В тот вечер я долго сидел в машине перед ее домом. Безостановочно курил сигарету за сигаретой - впервые за много лет, я снова курил. И не мог найти в себе сил подойти к ее подъезду. Подняться на лифте. Открыть дверь.
Помню, как я, сцепив зубы, выбрался из машины. Дождь со снегом яростно хлестнул по лицу, ветер толкнул в грудь, словно отговаривая... возвращая... Но я упрямо дошел до ее квартиры и позвонил. Второй раз в жизни.
Она открыла дверь, недоуменно свела брови, приготовилась что-то спросить, но, увидев мое лицо, промолчала. Встала на пороге, кусая губы, и теребя подол футболки.
- Тикки, - выдавил я. Язык, казалось, весил тонну.
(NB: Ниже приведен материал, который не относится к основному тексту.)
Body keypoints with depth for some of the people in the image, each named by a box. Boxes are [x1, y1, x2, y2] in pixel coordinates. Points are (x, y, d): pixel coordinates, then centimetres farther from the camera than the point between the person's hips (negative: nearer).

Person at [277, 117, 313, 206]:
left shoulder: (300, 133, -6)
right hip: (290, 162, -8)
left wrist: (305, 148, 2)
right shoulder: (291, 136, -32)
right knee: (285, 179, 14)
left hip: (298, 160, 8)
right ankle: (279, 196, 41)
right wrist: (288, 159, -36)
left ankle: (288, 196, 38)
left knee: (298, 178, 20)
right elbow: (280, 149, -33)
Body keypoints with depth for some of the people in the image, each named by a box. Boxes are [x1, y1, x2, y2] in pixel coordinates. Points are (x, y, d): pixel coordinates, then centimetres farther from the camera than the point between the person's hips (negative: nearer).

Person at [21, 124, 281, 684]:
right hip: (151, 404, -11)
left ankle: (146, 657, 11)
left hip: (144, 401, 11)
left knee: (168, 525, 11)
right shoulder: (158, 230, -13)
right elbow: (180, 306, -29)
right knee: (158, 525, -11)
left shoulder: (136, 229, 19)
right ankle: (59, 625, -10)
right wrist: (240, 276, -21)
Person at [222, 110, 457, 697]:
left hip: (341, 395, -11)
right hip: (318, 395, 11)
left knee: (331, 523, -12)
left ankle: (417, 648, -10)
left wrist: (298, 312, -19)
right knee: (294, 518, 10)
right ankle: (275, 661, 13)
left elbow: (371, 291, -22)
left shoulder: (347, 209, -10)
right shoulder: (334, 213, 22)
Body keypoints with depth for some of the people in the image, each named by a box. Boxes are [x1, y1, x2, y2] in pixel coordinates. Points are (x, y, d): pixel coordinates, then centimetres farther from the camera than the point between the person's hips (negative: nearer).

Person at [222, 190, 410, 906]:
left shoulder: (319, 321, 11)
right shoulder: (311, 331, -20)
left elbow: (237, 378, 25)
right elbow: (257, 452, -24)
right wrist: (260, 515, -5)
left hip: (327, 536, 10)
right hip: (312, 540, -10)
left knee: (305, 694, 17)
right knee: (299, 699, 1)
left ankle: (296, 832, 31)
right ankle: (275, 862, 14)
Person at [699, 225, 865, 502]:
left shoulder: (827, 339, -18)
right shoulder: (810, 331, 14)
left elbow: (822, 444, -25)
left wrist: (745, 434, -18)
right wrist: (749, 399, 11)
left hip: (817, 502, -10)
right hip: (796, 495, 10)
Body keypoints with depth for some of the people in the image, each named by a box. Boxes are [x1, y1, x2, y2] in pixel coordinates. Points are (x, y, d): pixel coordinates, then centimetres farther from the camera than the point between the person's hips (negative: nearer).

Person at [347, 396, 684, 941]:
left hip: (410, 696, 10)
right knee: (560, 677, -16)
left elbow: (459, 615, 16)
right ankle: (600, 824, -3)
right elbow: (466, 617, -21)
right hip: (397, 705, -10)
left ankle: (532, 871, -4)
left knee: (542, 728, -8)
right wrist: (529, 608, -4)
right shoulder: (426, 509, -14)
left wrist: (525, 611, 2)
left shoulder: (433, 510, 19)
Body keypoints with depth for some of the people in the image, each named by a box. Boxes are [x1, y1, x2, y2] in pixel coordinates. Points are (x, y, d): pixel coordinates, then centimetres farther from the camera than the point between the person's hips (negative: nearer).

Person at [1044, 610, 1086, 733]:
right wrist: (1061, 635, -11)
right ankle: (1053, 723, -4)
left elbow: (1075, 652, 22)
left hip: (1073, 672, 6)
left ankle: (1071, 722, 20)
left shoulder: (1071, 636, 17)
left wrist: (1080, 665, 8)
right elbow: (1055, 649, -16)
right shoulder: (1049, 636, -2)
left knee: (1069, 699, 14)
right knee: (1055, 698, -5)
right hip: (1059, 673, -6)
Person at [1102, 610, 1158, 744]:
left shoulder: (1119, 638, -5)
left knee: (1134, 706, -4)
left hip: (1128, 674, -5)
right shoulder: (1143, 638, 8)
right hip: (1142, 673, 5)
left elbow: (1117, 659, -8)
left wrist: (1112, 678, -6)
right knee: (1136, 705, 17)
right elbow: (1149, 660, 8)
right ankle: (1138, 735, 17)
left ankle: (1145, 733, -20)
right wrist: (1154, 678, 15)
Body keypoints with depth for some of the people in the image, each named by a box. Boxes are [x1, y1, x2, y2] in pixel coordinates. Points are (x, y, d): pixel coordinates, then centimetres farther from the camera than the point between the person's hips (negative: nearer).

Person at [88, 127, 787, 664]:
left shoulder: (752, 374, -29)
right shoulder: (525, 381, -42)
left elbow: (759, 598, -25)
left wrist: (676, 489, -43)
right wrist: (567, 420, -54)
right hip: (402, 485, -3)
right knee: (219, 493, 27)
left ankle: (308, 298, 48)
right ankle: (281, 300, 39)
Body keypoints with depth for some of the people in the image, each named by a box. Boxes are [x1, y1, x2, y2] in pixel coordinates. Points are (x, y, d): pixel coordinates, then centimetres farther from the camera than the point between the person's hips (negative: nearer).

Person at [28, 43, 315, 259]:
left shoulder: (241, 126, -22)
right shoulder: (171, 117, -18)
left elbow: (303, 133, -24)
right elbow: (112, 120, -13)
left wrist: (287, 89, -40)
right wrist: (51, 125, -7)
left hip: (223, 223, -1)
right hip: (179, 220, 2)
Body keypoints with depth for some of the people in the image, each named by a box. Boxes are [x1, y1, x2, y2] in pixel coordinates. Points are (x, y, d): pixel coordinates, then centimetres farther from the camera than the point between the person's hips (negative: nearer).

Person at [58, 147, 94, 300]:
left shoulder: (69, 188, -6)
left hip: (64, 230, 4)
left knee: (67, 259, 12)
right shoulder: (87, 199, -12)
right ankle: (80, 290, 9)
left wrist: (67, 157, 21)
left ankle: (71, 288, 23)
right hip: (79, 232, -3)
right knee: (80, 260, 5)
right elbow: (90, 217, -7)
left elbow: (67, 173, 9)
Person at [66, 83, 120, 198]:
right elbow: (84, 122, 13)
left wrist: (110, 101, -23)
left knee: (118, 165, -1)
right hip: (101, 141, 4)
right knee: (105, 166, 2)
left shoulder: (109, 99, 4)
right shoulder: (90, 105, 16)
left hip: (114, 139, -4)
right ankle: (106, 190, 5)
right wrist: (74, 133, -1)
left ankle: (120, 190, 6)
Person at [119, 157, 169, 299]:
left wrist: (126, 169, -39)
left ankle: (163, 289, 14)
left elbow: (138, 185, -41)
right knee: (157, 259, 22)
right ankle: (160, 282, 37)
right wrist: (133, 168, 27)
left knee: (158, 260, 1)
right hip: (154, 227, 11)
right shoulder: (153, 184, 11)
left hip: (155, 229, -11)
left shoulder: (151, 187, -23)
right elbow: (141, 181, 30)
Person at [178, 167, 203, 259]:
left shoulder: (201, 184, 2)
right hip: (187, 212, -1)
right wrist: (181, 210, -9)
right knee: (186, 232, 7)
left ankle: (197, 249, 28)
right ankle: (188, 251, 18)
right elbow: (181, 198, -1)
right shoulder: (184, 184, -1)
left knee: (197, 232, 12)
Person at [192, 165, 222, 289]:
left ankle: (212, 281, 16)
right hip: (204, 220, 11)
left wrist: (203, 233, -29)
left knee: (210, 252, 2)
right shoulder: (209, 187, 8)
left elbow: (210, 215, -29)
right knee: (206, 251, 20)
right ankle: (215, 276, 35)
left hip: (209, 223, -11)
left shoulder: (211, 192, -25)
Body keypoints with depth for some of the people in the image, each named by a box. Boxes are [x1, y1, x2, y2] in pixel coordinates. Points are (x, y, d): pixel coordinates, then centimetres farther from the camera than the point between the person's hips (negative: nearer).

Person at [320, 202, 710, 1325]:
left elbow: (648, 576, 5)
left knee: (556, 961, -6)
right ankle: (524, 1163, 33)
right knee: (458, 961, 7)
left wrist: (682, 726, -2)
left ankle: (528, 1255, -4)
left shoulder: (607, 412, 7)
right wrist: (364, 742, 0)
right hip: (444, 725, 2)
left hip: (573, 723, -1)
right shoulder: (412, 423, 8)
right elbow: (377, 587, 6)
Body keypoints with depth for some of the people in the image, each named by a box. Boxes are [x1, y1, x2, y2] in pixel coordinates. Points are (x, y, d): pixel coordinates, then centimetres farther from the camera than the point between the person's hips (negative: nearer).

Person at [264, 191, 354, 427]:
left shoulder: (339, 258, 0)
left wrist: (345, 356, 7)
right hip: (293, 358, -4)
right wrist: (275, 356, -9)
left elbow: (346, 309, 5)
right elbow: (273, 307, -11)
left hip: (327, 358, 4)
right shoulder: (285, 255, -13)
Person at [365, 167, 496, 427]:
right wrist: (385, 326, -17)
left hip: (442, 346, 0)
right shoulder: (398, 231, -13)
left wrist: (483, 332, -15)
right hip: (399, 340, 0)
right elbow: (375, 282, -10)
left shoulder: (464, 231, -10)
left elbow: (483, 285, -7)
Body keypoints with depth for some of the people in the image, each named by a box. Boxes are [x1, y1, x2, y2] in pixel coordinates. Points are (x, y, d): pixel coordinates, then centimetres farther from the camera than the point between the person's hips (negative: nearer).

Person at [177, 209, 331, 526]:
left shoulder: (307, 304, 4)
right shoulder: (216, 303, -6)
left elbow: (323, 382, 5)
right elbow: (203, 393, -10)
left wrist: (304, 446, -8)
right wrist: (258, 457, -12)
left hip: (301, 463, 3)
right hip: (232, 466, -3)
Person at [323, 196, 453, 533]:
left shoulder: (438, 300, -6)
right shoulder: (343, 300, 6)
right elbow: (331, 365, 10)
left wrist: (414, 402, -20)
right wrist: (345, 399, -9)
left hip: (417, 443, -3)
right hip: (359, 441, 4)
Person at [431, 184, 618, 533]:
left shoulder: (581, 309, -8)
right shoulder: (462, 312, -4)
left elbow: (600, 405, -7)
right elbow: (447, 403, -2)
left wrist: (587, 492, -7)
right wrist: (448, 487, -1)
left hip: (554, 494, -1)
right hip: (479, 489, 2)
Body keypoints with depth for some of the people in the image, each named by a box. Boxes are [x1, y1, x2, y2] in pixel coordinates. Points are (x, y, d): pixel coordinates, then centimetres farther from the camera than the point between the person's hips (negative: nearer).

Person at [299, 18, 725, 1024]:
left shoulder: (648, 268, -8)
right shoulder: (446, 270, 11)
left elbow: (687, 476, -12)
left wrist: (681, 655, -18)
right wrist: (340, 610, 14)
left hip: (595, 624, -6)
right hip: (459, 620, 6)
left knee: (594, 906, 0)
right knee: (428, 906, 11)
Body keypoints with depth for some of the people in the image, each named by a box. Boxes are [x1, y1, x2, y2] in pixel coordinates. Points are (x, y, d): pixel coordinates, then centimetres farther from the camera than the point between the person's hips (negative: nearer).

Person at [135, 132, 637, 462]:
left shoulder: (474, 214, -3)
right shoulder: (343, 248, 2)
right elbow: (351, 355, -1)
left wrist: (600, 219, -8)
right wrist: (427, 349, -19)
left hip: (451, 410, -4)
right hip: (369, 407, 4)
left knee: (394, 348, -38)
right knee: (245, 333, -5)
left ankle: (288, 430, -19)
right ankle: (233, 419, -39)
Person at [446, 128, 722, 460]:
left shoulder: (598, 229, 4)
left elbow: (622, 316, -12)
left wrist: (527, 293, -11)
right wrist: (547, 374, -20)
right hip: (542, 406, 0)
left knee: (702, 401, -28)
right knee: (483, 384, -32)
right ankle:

Она подняла на меня глаза.
- Я.. Нам... - я судорожно искал слова и не находил, - Нам нужно расстаться.
Ничего умнее в тот момент я придумать не мог.
Она кивнула, глядя куда-то в сторону.
- Ладно.
- Ладно?!!! - Чего угодно я ожидал, только не этого равнодушного "Ладно". Слезы. Расспросы. Мольбы. Не могу сказать, что я был готов ко всему этому. Просто это было бы боле или менее ожидаемо. Но это короткое "ладно" чугунным серпом упало между нами, отрезая все пути к возвращению.
- Ладно, - повторила она, поднимая на меня пустые, равнодушные глаза. Я сглотнул сухим горлом.
- Мориса мне отдай, пожалуйста...
Она кивнула, и ушла за переноской. Я же стоял, прислонившись к двери, и чувствуя, как уплывает из-под ног пол. Меня ощутимо шатало и даже подташнивало, уж не знаю, как это выглядело со стороны.
Морис словно ощущал напряженность момента. Он не давался Туу-Тикки в руки, прятался под кровати и кресла, и жалобно мяукал, когда она запихивала его в переноску. Не поднимая головы, она протянула переноску мне. Я взялся за жесткие брезентовые ручки.
- Прощай...
- Прощай... - эхом откликнулась она, поднимая на меня взгляд.